■ Work item
Copy the items below word for word, from the start up to and including the line with "What is the spread".

--

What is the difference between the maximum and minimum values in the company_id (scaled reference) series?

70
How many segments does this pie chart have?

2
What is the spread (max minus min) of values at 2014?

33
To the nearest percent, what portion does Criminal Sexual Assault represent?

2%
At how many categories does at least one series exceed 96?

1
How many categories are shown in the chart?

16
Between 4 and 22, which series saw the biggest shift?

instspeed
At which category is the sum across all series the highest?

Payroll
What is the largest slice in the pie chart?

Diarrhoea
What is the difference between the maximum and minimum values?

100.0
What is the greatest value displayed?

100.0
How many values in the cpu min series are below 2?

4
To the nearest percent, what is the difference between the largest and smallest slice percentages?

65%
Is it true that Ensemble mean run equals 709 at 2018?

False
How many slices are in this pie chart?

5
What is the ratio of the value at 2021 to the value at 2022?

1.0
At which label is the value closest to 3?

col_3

--

■ Response
What is the difference between the maximum and minimum values in the company_id (scaled reference) series?

70
How many segments does this pie chart have?

2
What is the spread (max minus min) of values at 2014?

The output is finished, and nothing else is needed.